Publié le 16 juillet 2025 16:52:00. L’accession à la propriété devient un défi insurmontable pour de nombreux Français, nécessitant désormais plus d’une vie de travail dans certaines régions. La flambée des prix immobiliers, conjuguée à la stagnation des salaires, rend le rêve d’un logement propre de plus en plus inaccessible.
- Dans six régions autonomes et à Ceuta et Melilla, il faut plus de 37 ans de travail pour acquérir un logement sans dépasser 30 % du salaire mensuel.
- Aux îles Baléares, ce délai s’allonge à plus de 57 ans pour un travailleur moyen.
- La hausse de l’Euribor, bien que significative, n’est pas la cause principale de cette crise, mais plutôt l’augmentation continue des prix de l’immobilier.
L’achat d’une maison est devenu un véritable parcours du combattant financier, particulièrement ardu dans certaines régions. Traditionnellement, il est conseillé de consacrer un tiers de son salaire mensuel au remboursement d’un prêt immobilier. Cependant, cette règle est largement dépassée dans des zones comme les îles Baléares, Madrid ou la Catalogne.
Aujourd’hui, dans six communautés autonomes et à Ceuta et Melilla, il faut plus de 37 ans de travail – soit une durée supérieure à une carrière professionnelle typique – pour devenir propriétaire sans dépasser le seuil de 30 % d’endettement. La situation est particulièrement préoccupante aux îles Baléares, où un travailleur moyen devrait économiser pendant plus de 57 ans pour s’offrir un logement. Madrid, le Pays Basque, les îles Canaries, l’Andalousie et la Catalogne suivent de près.
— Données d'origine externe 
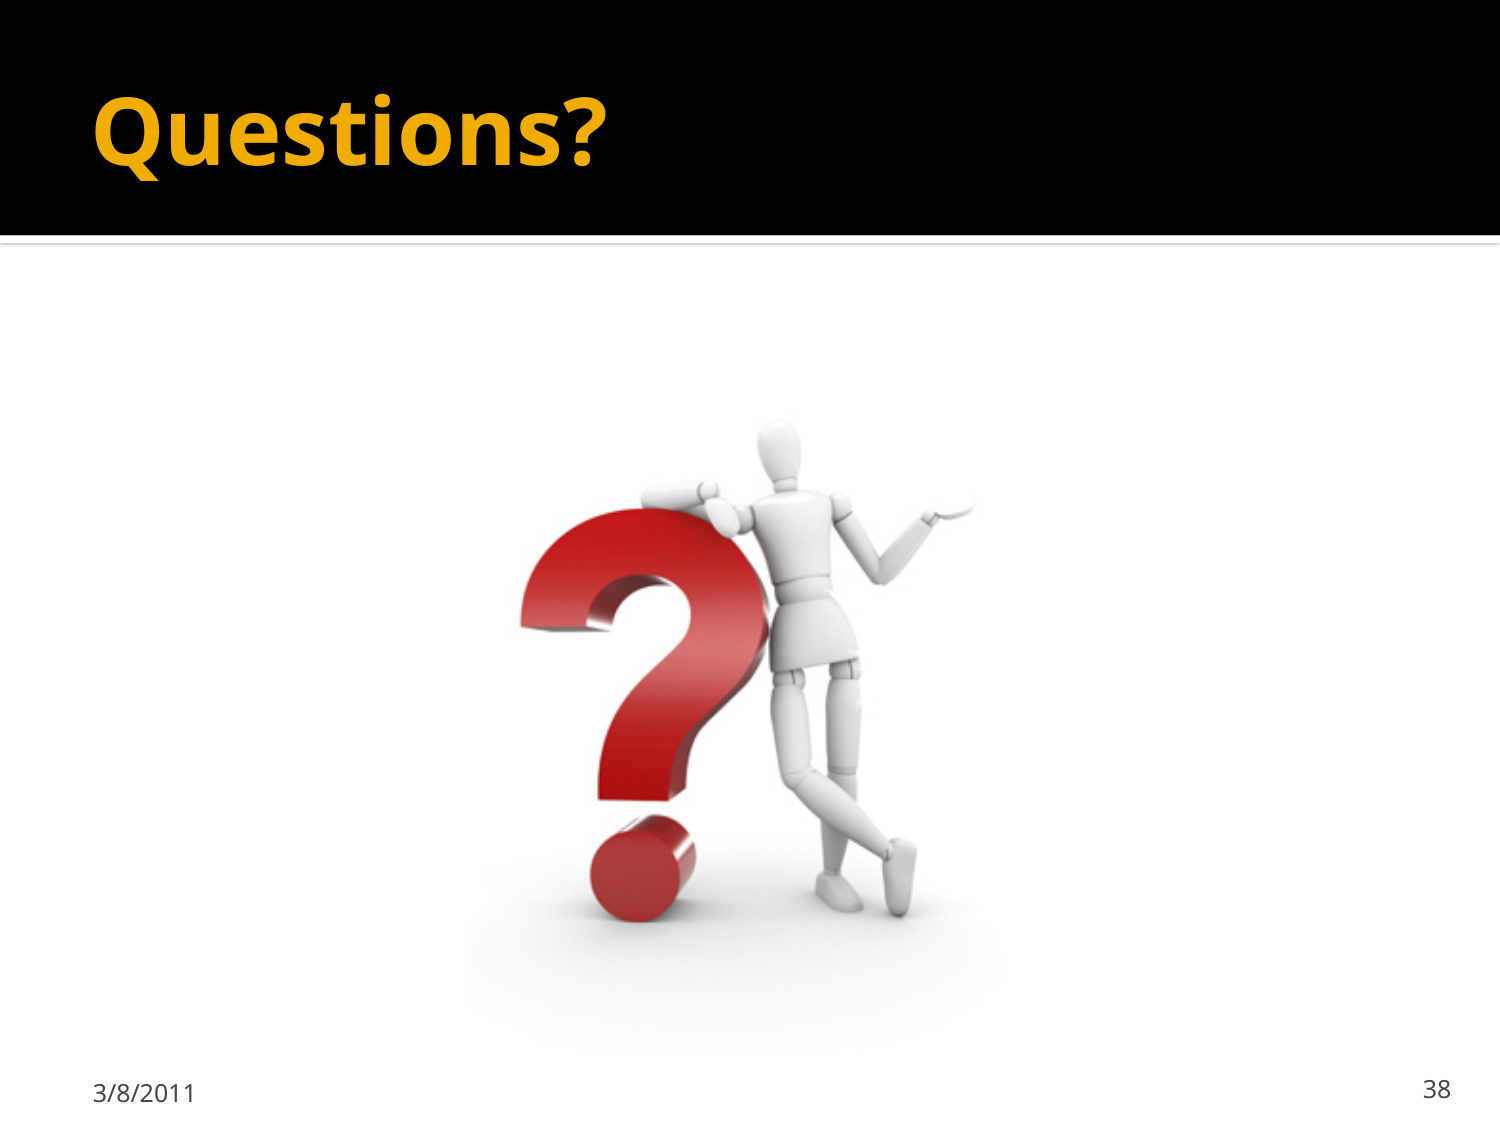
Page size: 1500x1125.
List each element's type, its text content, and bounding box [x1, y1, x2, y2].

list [465, 291, 1035, 1050]
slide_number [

Le problème ne réside pas uniquement dans l’évolution des taux d’intérêt, même si la remontée de l’Euribor, qui approche à nouveau les 2 %, a rendu le crédit plus coûteux. Le véritable obstacle est l’explosion des prix de l’immobilier. Alors que les salaires ont à peine bougé au cours de la dernière décennie, la valeur des biens immobiliers a continué de grimper, notamment dans les zones soumises à une forte pression démographique ou touristique. Cet écart croissant rend l’accession à la propriété de plus en plus difficile pour une part importante de la population.
Le modèle hypothécaire classique sur 30 ans ne correspond plus à la réalité de nombreux acquéreurs potentiels qui envisagent d’acheter après la trentaine. Cela les oblige à envisager des durées de remboursement plus longues, des mensualités plus élevées, ou à contracter un prêt à deux pour réduire la période d’endettement. De nos jours, l’achat en couple est presque devenu une nécessité pour que les chiffres soient viables.
Face à cette situation, les prêts hypothécaires à très long terme refont surface. Les établissements financiers étudient déjà des produits conçus pour les jeunes actifs à faibles revenus, avec des échéances pouvant dépasser 40 ans. Le risque, cependant, est d’accumuler une dette telle qu’elle pourrait être transmise aux héritiers, avec des versements qui se poursuivraient même après le départ à la retraite du propriétaire.
Parallèlement, la location ne constitue pas non plus une alternative abordable. Dans de nombreuses régions, le montant mensuel d’un loyer dépasse déjà celui d’une mensualité hypothécaire, sans pour autant permettre de se constituer un patrimoine. La différence majeure est que la location ne nécessite pas l’apport initial important, qui peut facilement atteindre 60 000 euros, entre les économies et les frais annexes à l’achat.
Le paradoxe est frappant : l’accès au logement est devenu si complexe qu’une vie entière de travail n’est plus une garantie suffisante pour y parvenir. Pendant ce temps, le prix au mètre carré continue d’augmenter, transformant l’accession à la propriété en un luxe inaccessible pour une part croissante de la population.